* [Document text]
━━━━━━━━━━━━━━━━
I need to use memcached Java API in my Scala/Akka code. This API gives you both synchronous and asynchronous methods. The asynchronous ones return java.util.concurrent.Future. There was a question here about dealing with Java Futures in Scala here How do I wrap a java.util.concurrent.Future in an Akka Future?. However in my case I have two options:
Using synchronous API and wrapping blocking code in future and mark blocking:
Future {
blocking {
cache.get(key) //synchronous blocking call
}
}
Using asynchronous Java API and do polling every n ms on Java Future to check if the future completed (like described in one of the answers above in the linked question above).
Which one is better? I am leaning towards the first option because polling can dramatically impact response times. Shouldn't blocking { } block prevent from blocking the whole pool?
I always go with the first option. But i am doing it in a slightly different way. I don't use the blocking feature. (Actually i have not thought about it yet.) Instead i am providing a custom execution context to the Future that wraps the synchronous blocking call. So it looks basically like this:
val ecForBlockingMemcachedStuff = ExecutionContext.fromExecutorService(Executors.newFixedThreadPool(100)) // whatever number you think is appropriate
// i create a separate ec for each blocking client/resource/api i use
Future {
cache.get(key) //synchronous blocking call
}(ecForBlockingMemcachedStuff) // or mark the execution context implicit. I like to mention it explicitly.
So all the blocking calls will use a dedicated execution context (= Threadpool). So it is separated from your main execution context responsible for non blocking stuff.
This approach is also explained in a online training video for Play/Akka provided by Typesafe. There is a video in lesson 4 about how to handle blocking calls. It is explained by Nilanjan Raychaudhuri (hope i spelled it correctly), who is a well known author for Scala books.
Update: I had a discussion with Nilanjan on twitter. He explained what the difference between the approach with blocking and a custom ExecutionContext is. The blocking feature just creates a special ExecutionContext. It provides a naive approach to the question how many threads you will need. It spawns a new thread every time, when all the other existing threads in the pool are busy. So it is actually an uncontrolled ExecutionContext. It could create lots of threads and lead to problems like an out of memory error. So the solution with the custom execution context is actually better, because it makes this problem obvious. Nilanjan also added that you need to consider circuit breaking for the case this pool gets overloaded with requests.
━━━━━━━━━━━━━━━━
* [Problems to work on]
[A] In the memcached thread, how many threads does the fixed pool in the answer's custom execution context have?
[B] Please set down the passage of the memcached thread that begins at the words "Update: I had" and stops after the words "overloaded with requests.".
[C] Write the next part of the memcached thread, picking up after its final sentence.

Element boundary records
━━━━━━━━━━━━━━━━
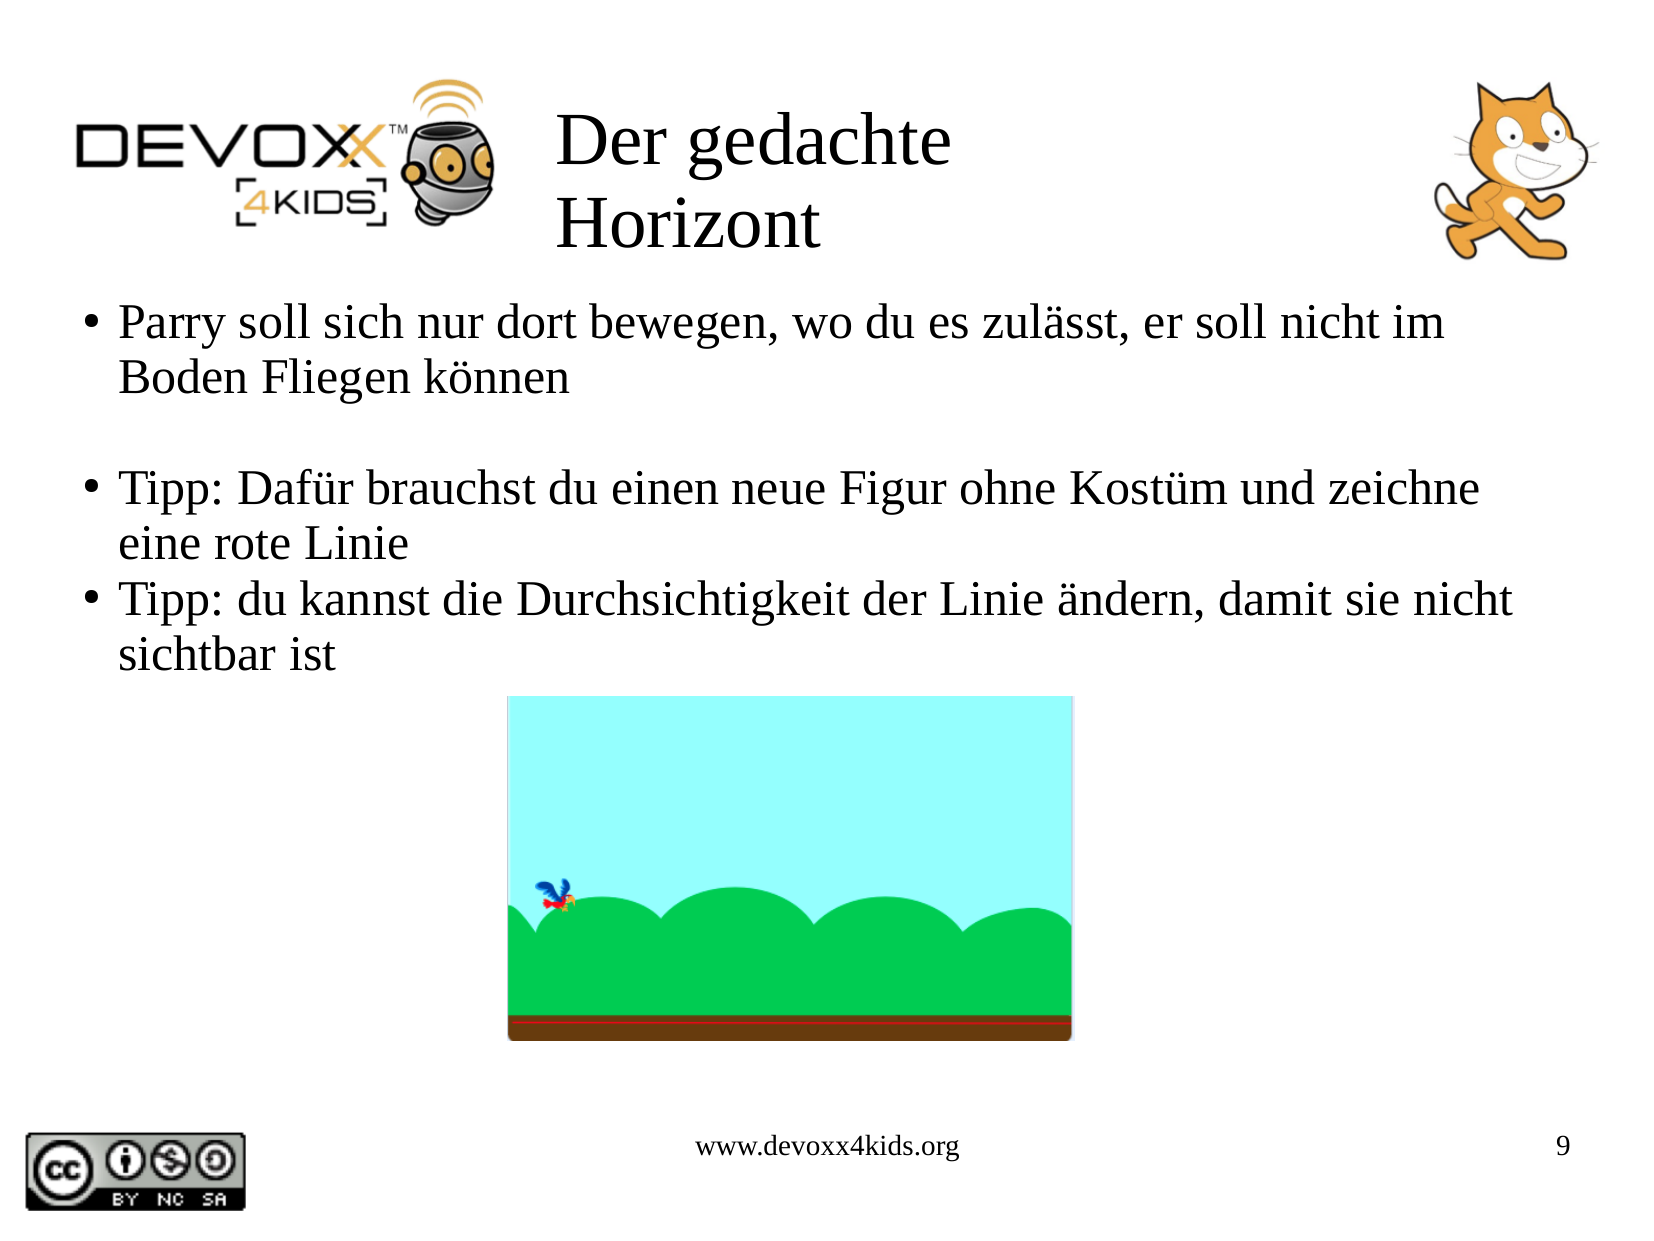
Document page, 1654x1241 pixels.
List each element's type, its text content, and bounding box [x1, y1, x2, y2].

picture [1431, 54, 1607, 272]
picture [14, 1121, 249, 1212]
title Der gedachte Horizont [555, 78, 1347, 284]
picture [507, 696, 1075, 1041]
subtitle Parry soll sich nur dort bewegen, wo du es zulässt, er soll nicht im Boden Fliegen können Tipp: Dafür brauchst du einen neue Figur ohne Kostüm und zeichne eine rote Linie Tipp: du kannst die Durchsichtigkeit der Linie ändern, damit sie nicht sichtbar ist [82, 290, 1571, 686]
picture [35, 58, 511, 255]
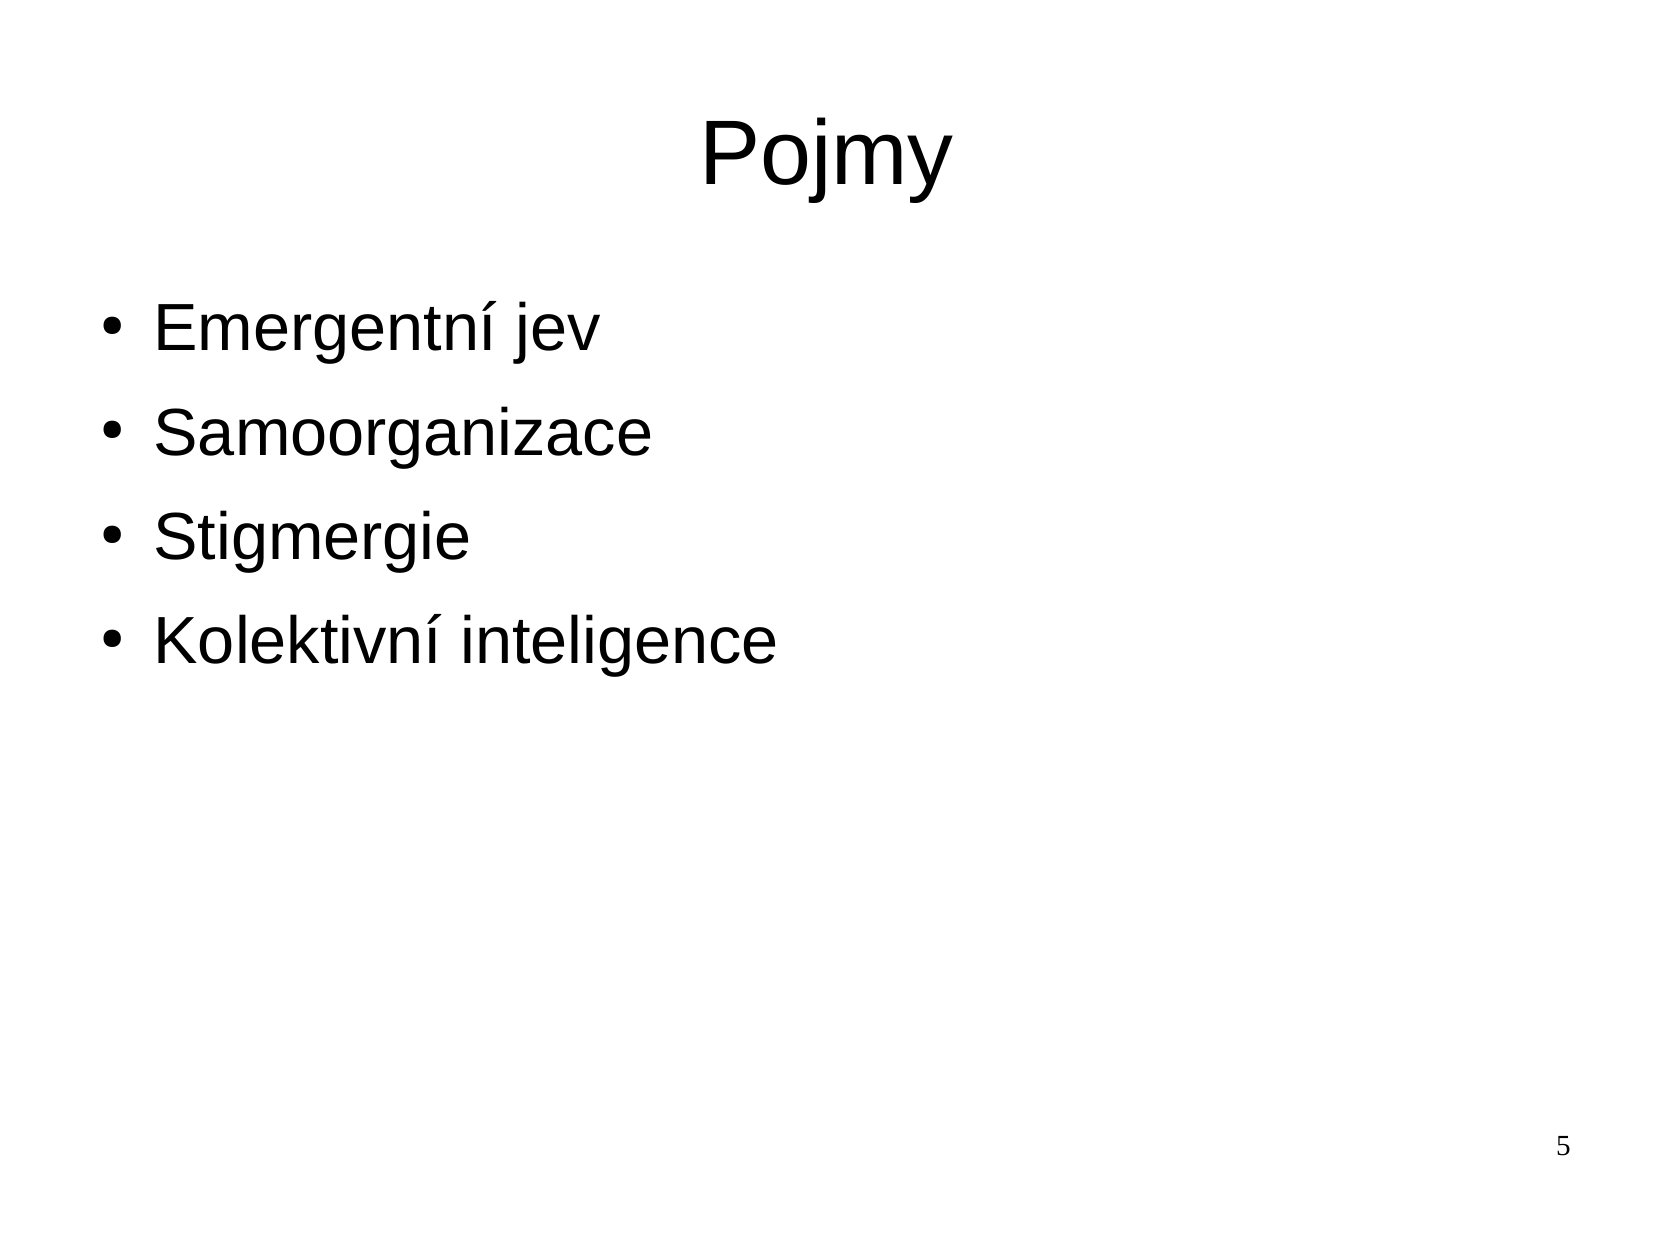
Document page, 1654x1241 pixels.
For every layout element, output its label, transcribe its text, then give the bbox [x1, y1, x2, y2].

title Pojmy [82, 49, 1571, 257]
list Emergentní jev Samoorganizace Stigmergie Kolektivní inteligence [82, 290, 1571, 1109]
━━━━━━━━━━━━━━━━
* [The results]
[A] 100 threads.

[B]
Update: I had a discussion with Nilanjan on twitter. He explained what the difference between the approach with blocking and a custom ExecutionContext is. The blocking feature just creates a special ExecutionContext. It provides a naive approach to the question how many threads you will need. It spawns a new thread every time, when all the other existing threads in the pool are busy. So it is actually an uncontrolled ExecutionContext. It could create lots of threads and lead to problems like an out of memory error. So the solution with the custom execution context is actually better, because it makes this problem obvious. Nilanjan also added that you need to consider circuit breaking for the case this pool gets overloaded with requests.

[C]
TLDR: Yeah, blocking calls suck. Use a custom/dedicated ExecutionContext for blocking calls. Also consider circuit breaking.
The Akka documentation provides a few suggestions on how to deal with blocking calls:
In some cases it is unavoidable to do blocking operations, i.e. to put
a thread to sleep for an indeterminate time, waiting for an external
event to occur. Examples are legacy RDBMS drivers or messaging APIs,
and the underlying reason is typically that (network) I/O occurs under
the covers. When facing this, you may be tempted to just wrap the
blocking call inside a Future and work with that instead, but this
strategy is too simple: you are quite likely to find bottlenecks or
run out of memory or threads when the application runs under increased
load.
The non-exhaustive list of adequate solutions to the “blocking
problem” includes the following suggestions:
Do the blocking call within an actor (or a set of actors managed by a router), making sure to configure a thread pool which is either
dedicated for this purpose or sufficiently sized.
Do the blocking call within a Future, ensuring an upper bound on the number of such calls at any point in time (submitting an unbounded
number of tasks of this nature will exhaust your memory or thread
limits).
Do the blocking call within a Future, providing a thread pool with an upper limit on the number of threads which is appropriate for the
hardware on which the application runs.
Dedicate a single thread to manage a set of blocking resources (e.g. a NIO selector driving multiple channels) and dispatch events as they
occur as actor messages.
The first possibility is especially well-suited for resources which
are single-threaded in nature, like database handles which
traditionally can only execute one outstanding query at a time and use
internal synchronization to ensure this. A common pattern is to create
a router for N actors, each of which wraps a single DB connection and
handles queries as sent to the router. The number N must then be tuned
for maximum throughput, which will vary depending on which DBMS is
deployed on what hardware.
Related
I recently read about Quasar which provides "lightweight" / Go-like "user mode" threads to the JVM (it also has an Erlang inspired Actor system like Akka but that's not the main question)
For example:
package jmodern;
import co.paralleluniverse.fibers.Fiber;
import co.paralleluniverse.strands.Strand;
import co.paralleluniverse.strands.channels.Channel;
import co.paralleluniverse.strands.channels.Channels;
public class Main {
public static void main(String[] args) throws Exception {
final Channel<Integer> ch = Channels.newChannel(0);
new Fiber<Void>(() -> {
for (int i = 0; i < 10; i++) {
Strand.sleep(100);
ch.send(i);
}
ch.close();
}).start();
new Fiber<Void>(() -> {
Integer x;
while((x = ch.receive()) != null)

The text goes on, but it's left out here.